1番のサビ前になると一瞬の静寂が訪れ、「あ、キスしちゃった」というセリフ。
この一瞬で、会場全体は楽曲の独特な世界観に覆われた。

「静」と「動」
この緩急が肌で感じ取れるステージであった。


独特な世界観に没入した余韻を残しながら、『最終の地下鉄に乗って』のイントロが流れ始める。
変わり映えしない日常に対し疑問を感じる人の心を表した楽曲。
センターを務めたのは、1期生の上村莉菜。

後のトークで上村は、「自分も昔この曲と同じようなことを感じていた」と、一言。
誰もが一度は感じたことのある疑問なのではないだろうか。

サラリーマンであれば、毎日決まりきった時間に出勤し、決まりきった仕事をし、同じ電車に乗って帰路に着く。
そんな日常に疑問を抱いてる人には、ぜひ一度聞いていただきたい。
新たな発見があるかもしれない。


次に披露されたのは、『思ったよりも寂しくない』。
この楽曲には「人生は一度きり。好きな方に向かってただ生きよう」というメッセージが込められている。
センターを務めたのは、一期生の守屋茜。

楽曲に込められたメッセージを全身全霊で伝えてくるようなパワフルさを、ダンスパフォーマンスに感じた。
この楽曲の持つ祝祭感が、会場の一体感を強めていく。


ここで一旦MCを挟み、三度目のダンストラックへ。
ダンストラックで会場のボルテージが高まりを見せ、そのまま怒涛のライブ後半戦に突入する。

ライブ後半戦

後半戦の第一曲目として披露されたのは、『それが愛なのね』。
いわゆるダメ男について歌った楽曲である。
________________________
指示 1:
このライブレポートによると、『最終の地下鉄に乗って』でセンターを務めたのは誰ですか。

[データ一覧]
________________________
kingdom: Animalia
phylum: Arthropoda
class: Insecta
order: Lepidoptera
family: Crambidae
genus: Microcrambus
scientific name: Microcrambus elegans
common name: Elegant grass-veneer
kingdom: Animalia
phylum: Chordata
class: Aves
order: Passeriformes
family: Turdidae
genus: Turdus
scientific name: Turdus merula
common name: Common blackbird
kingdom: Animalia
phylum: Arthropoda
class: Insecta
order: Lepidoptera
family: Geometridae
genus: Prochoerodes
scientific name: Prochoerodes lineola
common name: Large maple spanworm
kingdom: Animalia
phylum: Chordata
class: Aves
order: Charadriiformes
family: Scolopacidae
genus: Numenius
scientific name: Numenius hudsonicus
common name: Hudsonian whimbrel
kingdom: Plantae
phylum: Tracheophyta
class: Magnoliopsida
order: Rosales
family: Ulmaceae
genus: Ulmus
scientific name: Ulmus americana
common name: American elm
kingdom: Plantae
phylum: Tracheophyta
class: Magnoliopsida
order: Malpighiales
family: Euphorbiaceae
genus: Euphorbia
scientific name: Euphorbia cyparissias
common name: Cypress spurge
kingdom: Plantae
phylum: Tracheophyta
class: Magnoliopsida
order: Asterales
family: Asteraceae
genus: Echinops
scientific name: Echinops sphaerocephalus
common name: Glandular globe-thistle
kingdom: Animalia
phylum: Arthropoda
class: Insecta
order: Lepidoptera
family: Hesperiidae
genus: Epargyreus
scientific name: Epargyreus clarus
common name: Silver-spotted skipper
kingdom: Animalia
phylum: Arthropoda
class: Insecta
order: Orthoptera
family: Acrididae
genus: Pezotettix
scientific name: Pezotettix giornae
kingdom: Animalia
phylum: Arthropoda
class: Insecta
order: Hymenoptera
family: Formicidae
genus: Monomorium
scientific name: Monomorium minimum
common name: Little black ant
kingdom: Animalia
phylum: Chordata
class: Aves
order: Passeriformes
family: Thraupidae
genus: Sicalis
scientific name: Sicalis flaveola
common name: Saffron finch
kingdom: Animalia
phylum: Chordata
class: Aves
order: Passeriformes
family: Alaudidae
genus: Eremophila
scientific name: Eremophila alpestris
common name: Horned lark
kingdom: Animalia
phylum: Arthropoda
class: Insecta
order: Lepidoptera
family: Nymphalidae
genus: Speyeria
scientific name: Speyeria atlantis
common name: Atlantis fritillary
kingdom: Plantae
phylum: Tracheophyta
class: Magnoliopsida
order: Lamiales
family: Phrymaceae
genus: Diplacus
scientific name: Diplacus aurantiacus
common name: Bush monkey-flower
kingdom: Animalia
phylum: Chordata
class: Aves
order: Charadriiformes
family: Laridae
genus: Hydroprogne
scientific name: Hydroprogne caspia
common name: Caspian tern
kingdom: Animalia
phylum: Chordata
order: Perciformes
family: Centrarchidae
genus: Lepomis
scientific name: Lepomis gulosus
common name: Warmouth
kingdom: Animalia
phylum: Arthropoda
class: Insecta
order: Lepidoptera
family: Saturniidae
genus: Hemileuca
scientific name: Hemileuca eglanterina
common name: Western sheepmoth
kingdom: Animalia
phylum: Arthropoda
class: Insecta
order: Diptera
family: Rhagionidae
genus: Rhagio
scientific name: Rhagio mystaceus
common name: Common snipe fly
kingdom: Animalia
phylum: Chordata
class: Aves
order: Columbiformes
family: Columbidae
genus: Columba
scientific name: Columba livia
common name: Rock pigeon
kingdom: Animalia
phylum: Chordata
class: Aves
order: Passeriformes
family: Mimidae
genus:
________________________
指示 2:
記録の最初の行から「scientific name: Echinops sphaerocephalus」を含む行までを、両端の行も含めて一字一句違えずに書き写してください。

回答 1:
1期生の上村莉菜です。

回答 2:
kingdom: Animalia
phylum: Arthropoda
class: Insecta
order: Lepidoptera
family: Crambidae
genus: Microcrambus
scientific name: Microcrambus elegans
common name: Elegant grass-veneer
kingdom: Animalia
phylum: Chordata
class: Aves
order: Passeriformes
family: Turdidae
genus: Turdus
scientific name: Turdus merula
common name: Common blackbird
kingdom: Animalia
phylum: Arthropoda
class: Insecta
order: Lepidoptera
family: Geometridae
genus: Prochoerodes
scientific name: Prochoerodes lineola
common name: Large maple spanworm
kingdom: Animalia
phylum: Chordata
class: Aves
order: Charadriiformes
family: Scolopacidae
genus: Numenius
scientific name: Numenius hudsonicus
common name: Hudsonian whimbrel
kingdom: Plantae
phylum: Tracheophyta
class: Magnoliopsida
order: Rosales
family: Ulmaceae
genus: Ulmus
scientific name: Ulmus americana
common name: American elm
kingdom: Plantae
phylum: Tracheophyta
class: Magnoliopsida
order: Malpighiales
family: Euphorbiaceae
genus: Euphorbia
scientific name: Euphorbia cyparissias
common name: Cypress spurge
kingdom: Plantae
phylum: Tracheophyta
class: Magnoliopsida
order: Asterales
family: Asteraceae
genus: Echinops
scientific name: Echinops sphaerocephalus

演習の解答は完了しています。